I haven't spoken to one of my friends in a long time. Possibly close to 2 years. Years ago, she told me she didn't want to deal with any of the negative stuff of my life because she deals with that stuff at work. (She's a social worker.) Anything else is ok though. Gee, thanks! Slowly, I've stopped sharing things with her. At first, it was small things. Then, when I became ill 2 years ago, I stopped all contact.
It didn't happen right away. It took a couple of months. I had sent out a group e-mail informing my friends why I'd dropped out of the social scene. I did go into some details. I didn't try to downplay my condition; I didn't want people to over-worry either. Not a simple task. This particular friend completely ignored me. My birthday came along and she didn't get me anything. So I stopped seeing her. I stopped making an effort to call her or let her know what was/is going on in my life. Besides, it was probably too negative for her.

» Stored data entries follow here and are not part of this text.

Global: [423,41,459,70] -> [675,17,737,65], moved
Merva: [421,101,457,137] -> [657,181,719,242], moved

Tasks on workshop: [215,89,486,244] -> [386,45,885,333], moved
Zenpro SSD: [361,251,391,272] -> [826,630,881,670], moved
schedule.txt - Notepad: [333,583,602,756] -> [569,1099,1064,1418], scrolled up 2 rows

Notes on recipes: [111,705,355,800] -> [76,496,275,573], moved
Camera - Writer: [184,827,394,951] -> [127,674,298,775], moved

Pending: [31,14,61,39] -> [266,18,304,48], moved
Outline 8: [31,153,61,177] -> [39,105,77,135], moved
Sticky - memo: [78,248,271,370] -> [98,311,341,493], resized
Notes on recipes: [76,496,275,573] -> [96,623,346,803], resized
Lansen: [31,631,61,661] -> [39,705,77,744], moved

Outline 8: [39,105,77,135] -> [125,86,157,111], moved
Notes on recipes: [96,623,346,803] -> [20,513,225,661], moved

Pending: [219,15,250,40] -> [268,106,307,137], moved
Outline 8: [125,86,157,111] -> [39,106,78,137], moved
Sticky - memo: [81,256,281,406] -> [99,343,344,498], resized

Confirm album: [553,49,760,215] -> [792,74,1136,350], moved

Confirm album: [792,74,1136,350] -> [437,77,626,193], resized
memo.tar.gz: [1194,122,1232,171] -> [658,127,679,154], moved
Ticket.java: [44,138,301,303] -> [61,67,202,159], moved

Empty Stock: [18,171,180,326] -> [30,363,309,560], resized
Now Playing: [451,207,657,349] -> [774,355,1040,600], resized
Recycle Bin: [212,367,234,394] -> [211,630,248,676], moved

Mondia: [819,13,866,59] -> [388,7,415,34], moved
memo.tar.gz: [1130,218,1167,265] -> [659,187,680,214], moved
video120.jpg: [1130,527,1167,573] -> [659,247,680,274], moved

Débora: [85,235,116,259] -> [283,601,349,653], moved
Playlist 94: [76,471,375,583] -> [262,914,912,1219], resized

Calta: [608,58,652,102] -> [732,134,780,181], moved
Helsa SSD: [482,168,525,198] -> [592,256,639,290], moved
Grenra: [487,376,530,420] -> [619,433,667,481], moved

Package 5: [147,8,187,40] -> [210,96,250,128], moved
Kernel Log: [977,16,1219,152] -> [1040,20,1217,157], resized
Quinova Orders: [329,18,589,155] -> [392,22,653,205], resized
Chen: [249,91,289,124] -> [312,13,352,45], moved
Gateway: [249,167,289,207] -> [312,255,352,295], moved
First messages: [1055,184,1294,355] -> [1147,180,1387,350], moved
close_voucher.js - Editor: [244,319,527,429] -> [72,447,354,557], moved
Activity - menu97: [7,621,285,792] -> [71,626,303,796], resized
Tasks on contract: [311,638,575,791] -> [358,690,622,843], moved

A few weeks ago I received an e-mail from her. It was 2 sentences...something about how this book was so moving and amazing and it made her cry. "Only the second book to make me cry in my life." It was "My Sister's Keeper" by Jodi Picoult. It's about a girl who was conceived to be her sister's genetic bank. Anytime her sister needs bone marrow or blood stem cells, she's in the hospital,too. Neither of the girl's have friends because they are always in the hospital. I read this lame book in a few hours. I wasn't that moved. Later, I was pissed.
This book, the one about a girl and her health issues is the one that moved my friend. Yet, she can't be a part of my life because it's all too much for her. I don't get a 'Get Well' card or anything. Fuck her! I just hope that none of her kids ever end up with serious health issues. She might abandon them since it would mean her life wasn't all about fake rainbows and butterflies. I didn't even respond to her e-mail. Nor am I including her in my life. She doesn't even know where I'm working, that I'm starting school on Monday or that I have and have had a boyfriend for awhile. I can't believe she doesn't see the insult in her e-mailing me. WTF?!?